■ Your task
Say how many lines in the entries hold the string "Hoover", giving the number by itself.
•••••
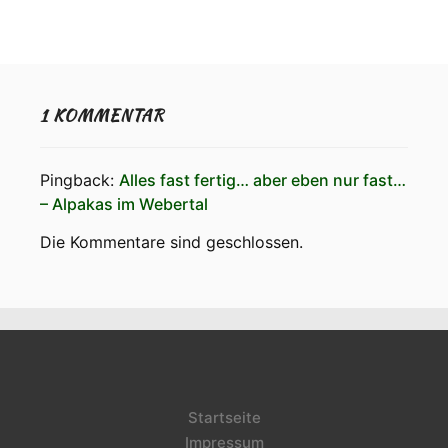
1 KOMMENTAR
Pingback:
Alles fast fertig… aber eben nur fast…
– Alpakas im Webertal
Die Kommentare sind geschlossen.
Startseite
Impressum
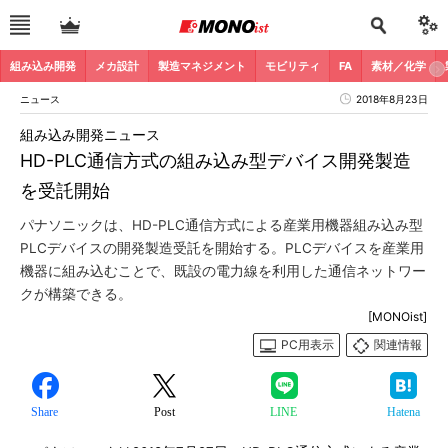
組み込み開発
メカ設計
製造マネジメント
モビリティ
FA
素材／化学
ニュース
2018年8月23日
組み込み開発ニュース
HD-PLC通信方式の組み込み型デバイス開発製造
を受託開始
パナソニックは、HD-PLC通信方式による産業用機器組み込み型
PLCデバイスの開発製造受託を開始する。PLCデバイスを産業用
機器に組み込むことで、既設の電力線を利用した通信ネットワー
クが構築できる。
[MONOist]
PC用表示
関連情報
Share
Post
LINE
Hatena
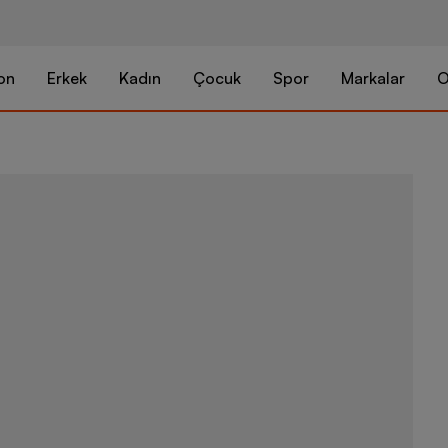
on
Erkek
Kadın
Çocuk
Spor
Markalar
O
Nike Air Jor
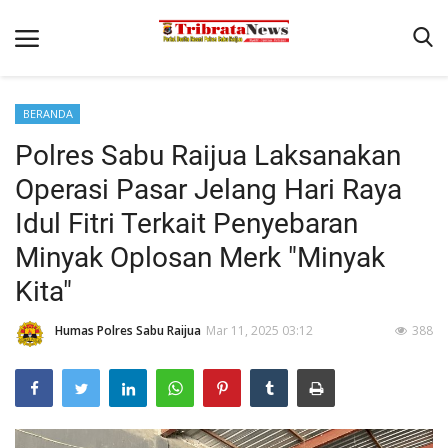
BERANDA
Home
Polres Sabu Raijua Laksanakan
Terms & Conditions
Operasi Pasar Jelang Hari Raya
Reskrim
Idul Fitri Terkait Penyebaran
Binkam
Minyak Oplosan Merk "Minyak
Kita"
Lantas
Polisi Kita
Humas Polres Sabu Raijua
Mar 11, 2025 03:12
388
Giat Ops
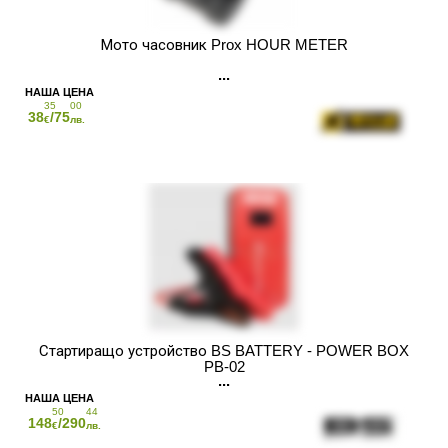
Мото часовник Prox HOUR METER
35
00
38
/75
€
лв.
Стартиращо устройство BS BATTERY - POWER BOX
PB-02
50
44
148
/290
€
лв.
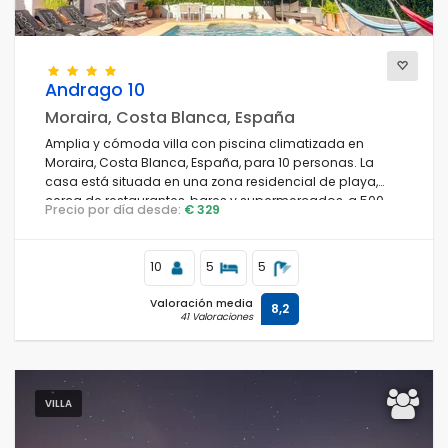
Andrago 10
Moraira, Costa Blanca, España
Amplia y cómoda villa con piscina climatizada en
Moraira, Costa Blanca, España, para 10 personas. La
casa está situada en una zona residencial de playa,
cerca de restaurantes, bares y supermercados, a 500
Precio por día desde:
€ 329
metros de la playa de Cala Andrago y a 0,5 km del mar
Mediterráneo.
10
5
5
Valoración media
8,2
41 Valoraciones
VILLA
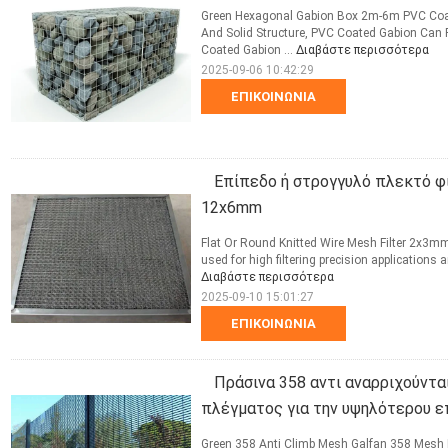
Green Hexagonal Gabion Box 2m-6m PVC Coat
And Solid Structure, PVC Coated Gabion Can
Coated Gabion ...
Διαβάστε περισσότερα
2025-09-06 10:42:29
ΕΠΙΚΟΙΝΩΝΊΑ
Επίπεδο ή στρογγυλό πλεκτό 
12x6mm
Flat Or Round Knitted Wire Mesh Filter 2x3m
used for high filtering precision applications 
Διαβάστε περισσότερα
2025-09-10 15:01:27
ΕΠΙΚΟΙΝΩΝΊΑ
Πράσινα 358 αντι αναρριχούντα
πλέγματος για την υψηλότερου 
Green 358 Anti Climb Mesh Galfan 358 Mesh Fe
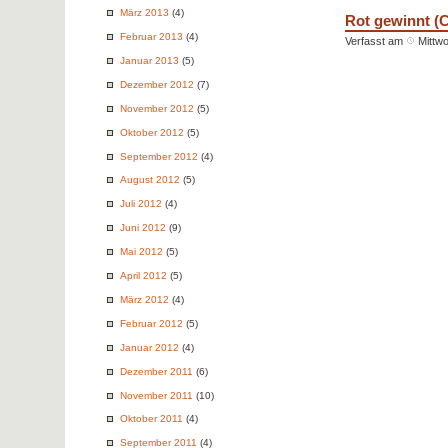
März 2013
(4)
Rot gewinnt (
Februar 2013
(4)
Verfasst am
Mittw
Januar 2013
(5)
Dezember 2012
(7)
November 2012
(5)
Oktober 2012
(5)
September 2012
(4)
August 2012
(5)
Juli 2012
(4)
Juni 2012
(9)
Mai 2012
(5)
April 2012
(5)
März 2012
(4)
Februar 2012
(5)
Januar 2012
(4)
Dezember 2011
(6)
November 2011
(10)
Oktober 2011
(4)
September 2011
(4)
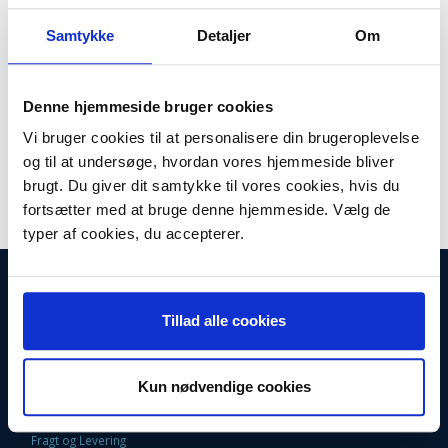
Plus leveringsomkostninger. 39,00 til pakkehops. Fri fragt til
pakkeshop ved køb over 599,-
Samtykke
Detaljer
Om
Lager:
Ikke på lager
Antal
LÆG I KURV
Denne hjemmeside bruger cookies
Vi bruger cookies til at personalisere din brugeroplevelse
Varmelegeme til Hoover tørretumbler. Varmelegeme til tørretumbler
og til at undersøge, hvordan vores hjemmeside bliver
Passer til:
brugt. Du giver dit samtykke til vores cookies, hvis du
Hoover 811 Hoover WT500
fortsætter med at bruge denne hjemmeside. Vælg de
typer af cookies, du accepterer.
INFORMATIONER
Fortrydelsesret
Tillad alle cookies
Firma profil
Kontakt os
Betingelser & Vilkår
Kun nødvendige cookies
Loyalitetsrabat. Rabat til faste kunder
Returneringsformular
Oversigt
Fragt og Levering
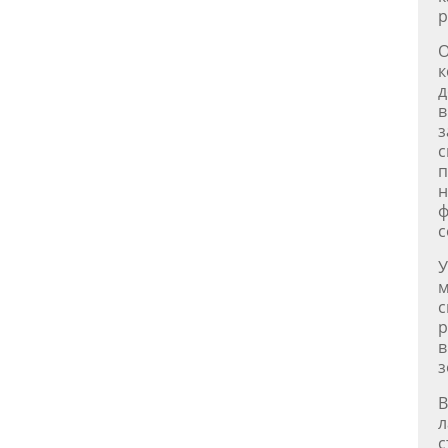
р
О
к
д
в
з
с
п
н
ф
с
У
м
с
р
в
з
В
л
с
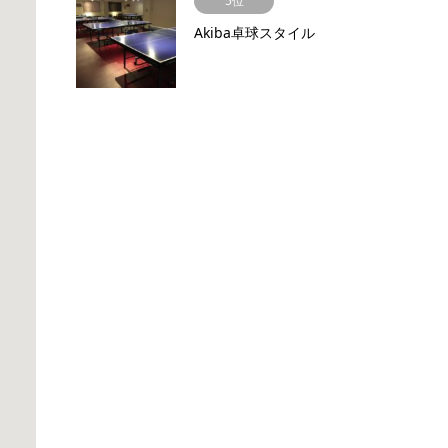
5位
Akiba卓球スタイル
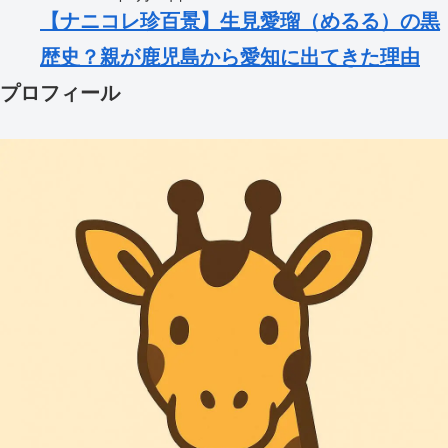
【ナニコレ珍百景】生見愛瑠（めるる）の黒
歴史？親が鹿児島から愛知に出てきた理由
プロフィール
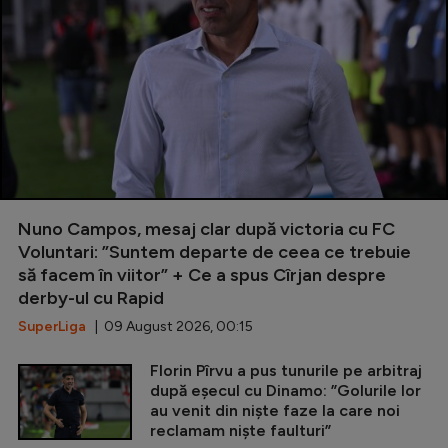
Nuno Campos, mesaj clar după victoria cu FC
Voluntari: ”Suntem departe de ceea ce trebuie
să facem în viitor” + Ce a spus Cîrjan despre
derby-ul cu Rapid
SuperLiga
| 09 August 2026, 00:15
Florin Pîrvu a pus tunurile pe arbitraj
după eșecul cu Dinamo: ”Golurile lor
au venit din niște faze la care noi
reclamam niște faulturi”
•••••
■ Response below
2